There are many opportunities to meet new people and hear about issues and to attend events that otherwise you might never attend. It can be a shocking eye-opener about real politics, the inner workings of political parties and messiness of law-making.

The pay is secure and, while there are fewer opportunities for travel and perks than some think, there is this amazing feeling of being at the centre of things that is mostly the preserve of MPs and their staff.

But the downsides are very real too. It can be deeply isolating. The spouse is left with the kids, the pets, the house, the family, the friends, the missed birthdays, the vacant seats at school prizegivings and the many excuses for their MP partner’s absence in their lives.

This would be familiar to anyone whose partner has a job that takes them away for long periods. Spouses and families can and do make this work all the time.

But there is also the public scrutiny of MPs’ spouses and their families that others do not have to endure.

One spouse of a retiring MP told me they could finally give bad drivers the fingers.
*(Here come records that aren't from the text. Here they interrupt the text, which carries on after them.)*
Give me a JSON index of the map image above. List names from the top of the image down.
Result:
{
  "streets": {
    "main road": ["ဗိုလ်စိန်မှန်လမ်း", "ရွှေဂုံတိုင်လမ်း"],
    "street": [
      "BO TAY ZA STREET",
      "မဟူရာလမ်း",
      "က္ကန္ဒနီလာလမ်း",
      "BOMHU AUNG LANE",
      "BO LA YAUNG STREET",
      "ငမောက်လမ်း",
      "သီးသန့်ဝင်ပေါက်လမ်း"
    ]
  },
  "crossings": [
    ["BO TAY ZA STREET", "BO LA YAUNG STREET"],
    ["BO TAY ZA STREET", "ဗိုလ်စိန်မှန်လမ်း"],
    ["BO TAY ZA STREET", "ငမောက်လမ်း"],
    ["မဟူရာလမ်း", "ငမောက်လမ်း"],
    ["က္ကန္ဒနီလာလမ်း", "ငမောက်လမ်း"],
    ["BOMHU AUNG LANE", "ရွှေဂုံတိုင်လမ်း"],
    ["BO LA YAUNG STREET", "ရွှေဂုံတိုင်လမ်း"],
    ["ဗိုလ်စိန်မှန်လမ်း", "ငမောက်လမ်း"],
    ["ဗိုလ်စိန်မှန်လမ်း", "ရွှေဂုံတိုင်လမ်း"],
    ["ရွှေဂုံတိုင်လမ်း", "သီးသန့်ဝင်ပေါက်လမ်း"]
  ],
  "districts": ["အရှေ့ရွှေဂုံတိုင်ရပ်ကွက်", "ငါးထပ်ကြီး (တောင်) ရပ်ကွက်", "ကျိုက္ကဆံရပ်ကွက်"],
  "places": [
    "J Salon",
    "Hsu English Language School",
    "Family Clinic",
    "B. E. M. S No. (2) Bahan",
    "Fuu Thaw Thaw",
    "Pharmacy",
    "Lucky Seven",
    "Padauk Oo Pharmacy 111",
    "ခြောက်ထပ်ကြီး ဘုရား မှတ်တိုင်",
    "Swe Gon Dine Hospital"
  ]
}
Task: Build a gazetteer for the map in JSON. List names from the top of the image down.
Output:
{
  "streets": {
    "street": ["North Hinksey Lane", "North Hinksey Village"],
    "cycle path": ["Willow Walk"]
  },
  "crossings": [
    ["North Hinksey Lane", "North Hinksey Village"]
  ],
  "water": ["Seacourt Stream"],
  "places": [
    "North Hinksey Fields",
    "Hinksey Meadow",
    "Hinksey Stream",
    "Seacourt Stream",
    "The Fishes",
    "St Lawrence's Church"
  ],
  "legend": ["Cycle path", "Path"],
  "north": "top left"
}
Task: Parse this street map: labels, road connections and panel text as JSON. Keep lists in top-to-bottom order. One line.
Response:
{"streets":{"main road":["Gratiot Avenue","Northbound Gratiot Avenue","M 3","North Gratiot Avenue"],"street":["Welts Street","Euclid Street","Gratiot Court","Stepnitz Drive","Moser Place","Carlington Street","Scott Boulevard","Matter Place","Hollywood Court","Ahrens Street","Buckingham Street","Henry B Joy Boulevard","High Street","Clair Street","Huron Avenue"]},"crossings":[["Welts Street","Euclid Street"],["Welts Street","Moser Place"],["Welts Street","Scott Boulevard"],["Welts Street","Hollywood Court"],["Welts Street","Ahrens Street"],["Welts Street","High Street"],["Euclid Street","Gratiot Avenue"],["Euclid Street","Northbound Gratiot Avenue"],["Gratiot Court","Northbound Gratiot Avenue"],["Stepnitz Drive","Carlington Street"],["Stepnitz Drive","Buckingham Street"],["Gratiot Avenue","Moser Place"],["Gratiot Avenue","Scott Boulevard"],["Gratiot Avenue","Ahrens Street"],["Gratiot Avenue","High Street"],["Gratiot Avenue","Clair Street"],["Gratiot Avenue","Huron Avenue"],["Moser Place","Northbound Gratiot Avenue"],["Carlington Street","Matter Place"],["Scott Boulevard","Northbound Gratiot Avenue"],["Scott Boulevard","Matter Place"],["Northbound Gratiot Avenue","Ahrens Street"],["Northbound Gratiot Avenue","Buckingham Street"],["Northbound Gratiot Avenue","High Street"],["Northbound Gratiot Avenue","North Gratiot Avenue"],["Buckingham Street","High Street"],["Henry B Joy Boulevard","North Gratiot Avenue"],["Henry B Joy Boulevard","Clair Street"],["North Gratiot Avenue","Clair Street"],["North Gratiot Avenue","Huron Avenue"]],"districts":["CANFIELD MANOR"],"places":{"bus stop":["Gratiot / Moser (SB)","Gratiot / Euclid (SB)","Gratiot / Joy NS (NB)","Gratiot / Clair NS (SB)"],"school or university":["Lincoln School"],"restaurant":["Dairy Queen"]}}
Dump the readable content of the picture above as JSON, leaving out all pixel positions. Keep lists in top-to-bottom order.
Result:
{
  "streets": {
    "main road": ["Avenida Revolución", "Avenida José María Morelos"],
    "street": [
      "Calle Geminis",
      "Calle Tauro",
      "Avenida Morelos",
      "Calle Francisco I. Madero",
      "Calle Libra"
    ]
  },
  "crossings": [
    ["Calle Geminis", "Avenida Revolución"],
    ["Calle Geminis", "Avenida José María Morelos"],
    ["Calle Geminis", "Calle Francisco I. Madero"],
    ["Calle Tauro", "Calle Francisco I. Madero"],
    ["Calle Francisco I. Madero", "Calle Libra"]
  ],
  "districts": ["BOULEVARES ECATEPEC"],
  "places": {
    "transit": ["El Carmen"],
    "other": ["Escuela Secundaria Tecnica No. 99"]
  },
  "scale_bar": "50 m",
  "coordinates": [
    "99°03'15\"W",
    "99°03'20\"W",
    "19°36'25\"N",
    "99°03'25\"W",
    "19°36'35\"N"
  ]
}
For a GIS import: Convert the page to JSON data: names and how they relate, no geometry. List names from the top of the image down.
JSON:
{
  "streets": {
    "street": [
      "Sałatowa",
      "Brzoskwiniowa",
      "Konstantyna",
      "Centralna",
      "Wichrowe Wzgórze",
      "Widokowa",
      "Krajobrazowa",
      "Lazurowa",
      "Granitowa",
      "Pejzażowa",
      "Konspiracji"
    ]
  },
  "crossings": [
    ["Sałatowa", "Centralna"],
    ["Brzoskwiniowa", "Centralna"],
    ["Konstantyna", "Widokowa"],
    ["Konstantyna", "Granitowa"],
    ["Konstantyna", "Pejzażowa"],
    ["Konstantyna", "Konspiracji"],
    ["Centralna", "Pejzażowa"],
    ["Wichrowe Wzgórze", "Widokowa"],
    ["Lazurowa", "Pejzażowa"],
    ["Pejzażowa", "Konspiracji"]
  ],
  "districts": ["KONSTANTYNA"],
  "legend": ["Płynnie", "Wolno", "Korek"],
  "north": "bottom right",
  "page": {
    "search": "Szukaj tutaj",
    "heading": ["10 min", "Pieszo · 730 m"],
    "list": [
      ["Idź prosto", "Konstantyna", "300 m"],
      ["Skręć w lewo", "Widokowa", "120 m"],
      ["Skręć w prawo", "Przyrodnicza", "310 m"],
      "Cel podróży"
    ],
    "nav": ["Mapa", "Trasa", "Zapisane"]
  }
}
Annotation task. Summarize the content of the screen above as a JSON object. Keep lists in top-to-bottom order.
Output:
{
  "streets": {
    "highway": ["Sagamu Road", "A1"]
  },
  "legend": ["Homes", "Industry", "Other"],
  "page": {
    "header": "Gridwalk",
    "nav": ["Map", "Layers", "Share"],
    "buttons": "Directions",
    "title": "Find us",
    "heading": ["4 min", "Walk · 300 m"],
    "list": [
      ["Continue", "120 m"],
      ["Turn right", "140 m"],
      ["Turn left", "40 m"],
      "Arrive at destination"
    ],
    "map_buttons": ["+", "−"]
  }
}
For 15 years, they had been an (un)characteristically considerate and careful driver for fear of the political consequences for their MP partner if they were not.

Not that I am arguing for giving bad drivers the fingers, and this is a pretty amusing complaint, but the impact of the constant scrutiny is not amusing at all. Strangers comment on their driving, on what is in their shopping trolley, complain about what the MP partner did, or said or — if the MP partner is a woman — wore on TV.

Handling these intrusions with restraint is a daily part of being an MP’s spouse.

Worse still is the struggle with how to protect any children from that same scrutiny. Spouses run constant vigilance for their children, where they are, what they are doing and who they are with just to make sure that the children are safe from anyone who has a bone to pick with their MP parent.

We all know how much worse, how much riskier that has become in the years since I left Parliament

But that is not all. Beyond the vigilance by spouses over what they, their children and their whānau do and say, is the enforced silence.

MPs have to be out in the world, building a public persona, pleasing some people and annoying others. They have a very public voice — it would be in the MP job description if there was one.

They can fight back, publicly and openly, when they are attacked. They have a wide media platform to challenge public criticisms. They also have protection, with their staff and others who help them respond.

But their spouses do not. Spouses really do have to maintain a silence that can be extremely hard to bear.

Sometimes it has nothing to do with politics or the MP partner at all. It might be a completely benign view in a conversation or a post on social media or a comment at a function. These are after all just normal conversations and social events that we all do from time to time.

But there are a thousand people watching for any excuse to criticise or humiliate the MP partner and they will use spouses as the weapon if they can. And the spouse cannot safely defend themselves or respond in anyway.

Other times it is the strain of watching the MP partner be excoriated in public, being asked about the drama by friends or colleagues. The spouse has to say nothing, mount no defence, offer no explanation for fear of making it all much worse.

Other times it is the experience itself of being the spouse, the abandonment, the public scrutiny, the fear for children, the fear for your relationship, the political responsibility that can never be expressed to anyone.

No-one will sympathise, just criticise for complaining. Worse, someone will take that deeply personal and very real experience and turn it into a public political attack. For the spouse of an MP, all the benefits are ancillary and all the costs are acute.

When the strains on a family from political widowhood spill out into the public realm, for whatever reason and through whatever channel, these are deeply personal, tightly held matters.

Most of all, they are none of our business.

  • Associate Prof Metiria Stanton Turei is a law lecturer at the University of Otago and a former Green Party co-leader.